Este será o princípio de interpretação que se seguira neste livro. A Revelação[1] é uma revelação: o propósito é que se entenda. Contudo, não o entenderão os preguiçosos e os indisciplinados que buscam emoções, que tem tanta pressa que não possuem tempo para estudar a Bíblia. Muitos passam apressadamente desde sua primeira profissão de fé até o último livro da Bíblia, tratando-o como mais um livro de alucinações, desdenhando apressadamente de um sombrio intento de permitir que a Bíblia interprete a si mesma – descobrindo, no final das contas, só um reflexo de seus próprios preconceitos. Porém, para os que prestam atenção à Palavra de Deus como um todo, a mensagem é clara. Benjamin Warfield escreveu:
O Apocalipse de João não necessita ser outra coisa que fácil: todos os seus símbolos são ou naturalmente óbvios ou tem suas raízes nos poetas e profetas do Antigo Testamento e a linguagem figurada de Jesus e seus apóstolos. Ninguém que conheça sua Bíblia necessita se desesperar para ler este livro com proveito. Sobre tudo, o que pode entender o grande discurso de nosso Senhor concernente as últimas coisas (Mateus 24) não pode deixar de entender o apocalipse, que se baseia nesse discurso, e escassamente avança mais além do que ele[2]    
Profecia e ética.

=====

■ Questão 1
Responda com base no trecho sobre a interpretação do Apocalipse:
(a) Quem, segundo o trecho, não entenderá a Revelação?
(b) Em que discurso de Jesus, conforme Warfield, o Apocalipse se baseia?
(c) Onde têm raízes os símbolos do Apocalipse que não são naturalmente óbvios?
A listagem a seguir não tem relação nenhuma com o trecho.

■ Entradas do conjunto de dados

=====

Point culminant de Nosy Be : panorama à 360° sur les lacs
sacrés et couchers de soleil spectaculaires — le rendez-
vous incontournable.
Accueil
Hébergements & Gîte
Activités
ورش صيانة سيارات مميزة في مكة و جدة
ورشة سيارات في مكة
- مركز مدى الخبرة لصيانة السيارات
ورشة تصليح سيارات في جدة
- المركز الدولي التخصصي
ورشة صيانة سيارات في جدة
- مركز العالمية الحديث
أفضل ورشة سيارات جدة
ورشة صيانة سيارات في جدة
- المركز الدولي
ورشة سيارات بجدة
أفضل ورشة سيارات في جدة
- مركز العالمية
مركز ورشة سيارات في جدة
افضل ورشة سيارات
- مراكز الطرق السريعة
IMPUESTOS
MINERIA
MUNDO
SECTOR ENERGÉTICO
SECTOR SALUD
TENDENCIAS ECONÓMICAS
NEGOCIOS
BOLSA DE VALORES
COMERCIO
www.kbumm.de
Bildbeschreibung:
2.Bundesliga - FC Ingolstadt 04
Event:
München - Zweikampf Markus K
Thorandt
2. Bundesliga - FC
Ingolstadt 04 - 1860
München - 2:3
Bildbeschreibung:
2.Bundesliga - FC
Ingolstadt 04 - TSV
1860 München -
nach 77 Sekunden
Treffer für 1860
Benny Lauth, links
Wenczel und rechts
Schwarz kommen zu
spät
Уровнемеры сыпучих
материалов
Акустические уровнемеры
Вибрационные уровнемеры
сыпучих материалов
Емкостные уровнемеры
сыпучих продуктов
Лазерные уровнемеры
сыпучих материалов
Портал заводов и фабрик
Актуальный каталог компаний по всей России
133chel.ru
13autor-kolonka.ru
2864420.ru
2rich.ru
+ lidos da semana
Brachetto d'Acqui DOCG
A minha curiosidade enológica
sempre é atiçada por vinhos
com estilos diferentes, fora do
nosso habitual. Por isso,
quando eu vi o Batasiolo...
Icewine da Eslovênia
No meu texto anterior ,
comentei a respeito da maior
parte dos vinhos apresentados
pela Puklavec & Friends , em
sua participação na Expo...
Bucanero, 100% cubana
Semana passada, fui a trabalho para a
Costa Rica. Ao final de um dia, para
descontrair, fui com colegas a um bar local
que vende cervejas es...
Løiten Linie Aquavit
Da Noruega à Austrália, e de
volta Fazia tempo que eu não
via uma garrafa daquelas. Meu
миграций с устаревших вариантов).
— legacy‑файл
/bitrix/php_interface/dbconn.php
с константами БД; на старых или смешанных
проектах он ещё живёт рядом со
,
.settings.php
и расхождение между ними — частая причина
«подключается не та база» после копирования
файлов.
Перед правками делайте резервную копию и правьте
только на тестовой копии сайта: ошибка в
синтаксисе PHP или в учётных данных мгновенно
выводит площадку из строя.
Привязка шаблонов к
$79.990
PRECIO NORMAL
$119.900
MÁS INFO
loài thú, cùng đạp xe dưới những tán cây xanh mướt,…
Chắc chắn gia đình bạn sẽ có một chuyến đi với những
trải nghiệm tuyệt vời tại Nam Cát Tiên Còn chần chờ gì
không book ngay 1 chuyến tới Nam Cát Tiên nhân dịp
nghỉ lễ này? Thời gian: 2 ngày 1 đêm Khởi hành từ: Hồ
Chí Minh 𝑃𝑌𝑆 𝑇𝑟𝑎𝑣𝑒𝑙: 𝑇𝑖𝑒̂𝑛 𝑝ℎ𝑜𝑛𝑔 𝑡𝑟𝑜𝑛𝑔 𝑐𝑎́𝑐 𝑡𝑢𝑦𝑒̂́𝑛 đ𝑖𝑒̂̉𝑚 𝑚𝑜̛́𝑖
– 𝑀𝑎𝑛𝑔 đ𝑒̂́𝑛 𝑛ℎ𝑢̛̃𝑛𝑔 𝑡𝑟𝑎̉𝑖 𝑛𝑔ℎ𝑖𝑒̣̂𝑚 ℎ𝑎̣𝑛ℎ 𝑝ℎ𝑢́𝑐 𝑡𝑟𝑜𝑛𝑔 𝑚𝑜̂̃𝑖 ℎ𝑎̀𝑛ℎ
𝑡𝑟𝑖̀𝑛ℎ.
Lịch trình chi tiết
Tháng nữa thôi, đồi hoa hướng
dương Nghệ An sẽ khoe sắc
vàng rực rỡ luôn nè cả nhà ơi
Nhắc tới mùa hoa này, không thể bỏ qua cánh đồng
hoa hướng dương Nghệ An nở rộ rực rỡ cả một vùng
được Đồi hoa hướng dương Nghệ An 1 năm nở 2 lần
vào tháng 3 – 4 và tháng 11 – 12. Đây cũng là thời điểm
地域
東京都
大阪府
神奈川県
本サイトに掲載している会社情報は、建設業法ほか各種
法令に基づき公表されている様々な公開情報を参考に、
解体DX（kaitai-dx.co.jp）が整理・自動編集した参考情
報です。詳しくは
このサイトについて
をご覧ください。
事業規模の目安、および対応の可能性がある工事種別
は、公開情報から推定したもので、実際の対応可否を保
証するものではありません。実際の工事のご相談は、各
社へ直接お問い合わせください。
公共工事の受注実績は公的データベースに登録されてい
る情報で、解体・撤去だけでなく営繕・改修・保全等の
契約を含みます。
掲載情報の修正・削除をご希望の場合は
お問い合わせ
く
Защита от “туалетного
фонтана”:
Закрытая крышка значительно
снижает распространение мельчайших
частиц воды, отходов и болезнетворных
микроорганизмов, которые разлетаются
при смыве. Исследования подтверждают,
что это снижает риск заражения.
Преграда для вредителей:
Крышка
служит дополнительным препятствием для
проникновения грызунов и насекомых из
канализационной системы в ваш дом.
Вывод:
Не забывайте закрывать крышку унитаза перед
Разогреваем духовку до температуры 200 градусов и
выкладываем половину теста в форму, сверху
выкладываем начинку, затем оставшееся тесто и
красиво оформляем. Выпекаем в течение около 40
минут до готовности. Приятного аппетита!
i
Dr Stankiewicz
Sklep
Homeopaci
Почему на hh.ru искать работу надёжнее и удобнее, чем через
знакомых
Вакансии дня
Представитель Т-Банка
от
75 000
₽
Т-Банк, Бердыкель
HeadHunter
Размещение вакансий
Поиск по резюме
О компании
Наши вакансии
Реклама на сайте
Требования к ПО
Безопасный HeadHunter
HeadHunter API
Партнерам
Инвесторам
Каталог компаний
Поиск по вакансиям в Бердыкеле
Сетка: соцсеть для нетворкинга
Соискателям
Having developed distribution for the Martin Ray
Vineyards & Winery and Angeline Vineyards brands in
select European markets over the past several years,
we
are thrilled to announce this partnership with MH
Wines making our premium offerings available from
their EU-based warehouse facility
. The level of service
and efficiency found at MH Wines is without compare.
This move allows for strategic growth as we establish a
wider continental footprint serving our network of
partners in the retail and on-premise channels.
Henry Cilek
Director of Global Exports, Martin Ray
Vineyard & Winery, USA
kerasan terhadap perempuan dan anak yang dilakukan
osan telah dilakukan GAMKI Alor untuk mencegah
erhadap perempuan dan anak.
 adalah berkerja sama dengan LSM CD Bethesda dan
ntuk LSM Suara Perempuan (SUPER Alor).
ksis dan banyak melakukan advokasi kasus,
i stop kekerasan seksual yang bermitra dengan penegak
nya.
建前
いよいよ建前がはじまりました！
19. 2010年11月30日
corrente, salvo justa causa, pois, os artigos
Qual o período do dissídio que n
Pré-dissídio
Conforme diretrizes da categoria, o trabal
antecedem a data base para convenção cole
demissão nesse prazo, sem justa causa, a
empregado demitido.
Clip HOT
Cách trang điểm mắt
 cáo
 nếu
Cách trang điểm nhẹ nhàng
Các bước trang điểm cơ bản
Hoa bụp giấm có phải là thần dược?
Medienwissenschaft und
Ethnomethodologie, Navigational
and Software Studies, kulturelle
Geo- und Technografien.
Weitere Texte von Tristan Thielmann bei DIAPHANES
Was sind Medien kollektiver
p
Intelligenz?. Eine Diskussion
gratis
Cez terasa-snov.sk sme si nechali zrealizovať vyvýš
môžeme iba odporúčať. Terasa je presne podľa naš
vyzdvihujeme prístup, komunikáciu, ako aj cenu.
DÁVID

=====

■ Questão 2
Converta em tabela Markdown, com as colunas Nº e Linha, as linhas da listagem desde a primeira até a linha que contém "сыпучих продуктов", incluindo ambas as pontas. Omita as linhas em branco.

■ Resposta 1
(a) Os preguiçosos e os indisciplinados que buscam emoções, que têm tanta pressa que não possuem tempo para estudar a Bíblia.
(b) No grande discurso de nosso Senhor concernente às últimas coisas (Mateus 24).
(c) Nos poetas e profetas do Antigo Testamento e na linguagem figurada de Jesus e seus apóstolos.

■ Resposta 2
| Nº | Linha |
|---|---|
| 1 | Point culminant de Nosy Be : panorama à 360° sur les lacs |
| 2 | sacrés et couchers de soleil spectaculaires — le rendez- |
| 3 | vous incontournable. |
| 4 | Accueil |
| 5 | Hébergements & Gîte |
| 6 | Activités |
| 7 | ورش صيانة سيارات مميزة في مكة و جدة |
| 8 | ورشة سيارات في مكة |
| 9 | - مركز مدى الخبرة لصيانة السيارات |
| 10 | ورشة تصليح سيارات في جدة |
| 11 | - المركز الدولي التخصصي |
| 12 | ورشة صيانة سيارات في جدة |
| 13 | - مركز العالمية الحديث |
| 14 | أفضل ورشة سيارات جدة |
| 15 | ورشة صيانة سيارات في جدة |
| 16 | - المركز الدولي |
| 17 | ورشة سيارات بجدة |
| 18 | أفضل ورشة سيارات في جدة |
| 19 | - مركز العالمية |
| 20 | مركز ورشة سيارات في جدة |
| 21 | افضل ورشة سيارات |
| 22 | - مراكز الطرق السريعة |
| 23 | IMPUESTOS |
| 24 | MINERIA |
| 25 | MUNDO |
| 26 | SECTOR ENERGÉTICO |
| 27 | SECTOR SALUD |
| 28 | TENDENCIAS ECONÓMICAS |
| 29 | NEGOCIOS |
| 30 | BOLSA DE VALORES |
| 31 | COMERCIO |
| 32 | www.kbumm.de |
| 33 | Bildbeschreibung: |
| 34 | 2.Bundesliga - FC Ingolstadt 04 |
| 35 | Event: |
| 36 | München - Zweikampf Markus K |
| 37 | Thorandt |
| 38 | 2. Bundesliga - FC |
| 39 | Ingolstadt 04 - 1860 |
| 40 | München - 2:3 |
| 41 | Bildbeschreibung: |
| 42 | 2.Bundesliga - FC |
| 43 | Ingolstadt 04 - TSV |
| 44 | 1860 München - |
| 45 | nach 77 Sekunden |
| 46 | Treffer für 1860 |
| 47 | Benny Lauth, links |
| 48 | Wenczel und rechts |
| 49 | Schwarz kommen zu |
| 50 | spät |
| 51 | Уровнемеры сыпучих |
| 52 | материалов |
| 53 | Акустические уровнемеры |
| 54 | Вибрационные уровнемеры |
| 55 | сыпучих материалов |
| 56 | Емкостные уровнемеры |
| 57 | сыпучих продуктов |